* [REQUIRED WORK]: Print everything from the start of the entries down to the line that contains "zážitku pri prechádzaní", keeping both of those lines and copying every line the same as it appears.

* [PROVIDED RECORDS]:
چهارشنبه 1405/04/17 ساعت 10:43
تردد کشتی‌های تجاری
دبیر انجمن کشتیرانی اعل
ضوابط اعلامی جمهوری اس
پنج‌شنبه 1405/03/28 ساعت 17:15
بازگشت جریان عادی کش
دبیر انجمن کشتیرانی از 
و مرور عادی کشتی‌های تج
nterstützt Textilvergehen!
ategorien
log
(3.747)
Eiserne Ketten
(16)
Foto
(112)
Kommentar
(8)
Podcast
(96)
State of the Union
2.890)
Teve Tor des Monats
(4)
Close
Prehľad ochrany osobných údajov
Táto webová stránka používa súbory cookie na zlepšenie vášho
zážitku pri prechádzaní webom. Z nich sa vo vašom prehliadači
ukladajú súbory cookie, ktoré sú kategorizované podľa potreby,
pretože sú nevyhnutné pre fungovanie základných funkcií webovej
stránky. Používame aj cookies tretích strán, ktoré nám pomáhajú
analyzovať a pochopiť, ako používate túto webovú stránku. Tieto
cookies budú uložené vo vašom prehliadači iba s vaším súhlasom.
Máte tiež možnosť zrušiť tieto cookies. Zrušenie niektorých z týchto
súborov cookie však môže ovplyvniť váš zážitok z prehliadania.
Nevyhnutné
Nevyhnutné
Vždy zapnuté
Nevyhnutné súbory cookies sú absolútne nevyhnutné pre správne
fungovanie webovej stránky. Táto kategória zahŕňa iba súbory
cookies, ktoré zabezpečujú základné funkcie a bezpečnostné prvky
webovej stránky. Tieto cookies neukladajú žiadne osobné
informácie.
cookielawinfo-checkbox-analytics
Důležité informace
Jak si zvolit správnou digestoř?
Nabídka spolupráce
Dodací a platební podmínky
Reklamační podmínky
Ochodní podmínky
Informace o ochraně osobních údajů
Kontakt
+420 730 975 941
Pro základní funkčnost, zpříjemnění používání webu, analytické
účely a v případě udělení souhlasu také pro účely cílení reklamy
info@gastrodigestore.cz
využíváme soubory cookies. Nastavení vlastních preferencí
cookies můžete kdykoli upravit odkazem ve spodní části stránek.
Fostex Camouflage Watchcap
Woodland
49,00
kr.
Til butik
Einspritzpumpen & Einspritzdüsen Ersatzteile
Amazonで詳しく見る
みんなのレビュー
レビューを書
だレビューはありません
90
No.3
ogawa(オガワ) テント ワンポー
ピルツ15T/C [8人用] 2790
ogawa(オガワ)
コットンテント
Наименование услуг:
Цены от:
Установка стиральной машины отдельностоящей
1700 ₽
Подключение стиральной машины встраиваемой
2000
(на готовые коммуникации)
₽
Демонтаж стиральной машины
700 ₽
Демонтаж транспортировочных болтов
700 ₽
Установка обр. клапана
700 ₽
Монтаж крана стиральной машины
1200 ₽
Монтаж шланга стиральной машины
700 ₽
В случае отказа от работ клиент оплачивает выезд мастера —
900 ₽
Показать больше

* [EXPECTED ANSWER]:
چهارشنبه 1405/04/17 ساعت 10:43
تردد کشتی‌های تجاری
دبیر انجمن کشتیرانی اعل
ضوابط اعلامی جمهوری اس
پنج‌شنبه 1405/03/28 ساعت 17:15
بازگشت جریان عادی کش
دبیر انجمن کشتیرانی از 
و مرور عادی کشتی‌های تج
nterstützt Textilvergehen!
ategorien
log
(3.747)
Eiserne Ketten
(16)
Foto
(112)
Kommentar
(8)
Podcast
(96)
State of the Union
2.890)
Teve Tor des Monats
(4)
Close
Prehľad ochrany osobných údajov
Táto webová stránka používa súbory cookie na zlepšenie vášho
zážitku pri prechádzaní webom. Z nich sa vo vašom prehliadači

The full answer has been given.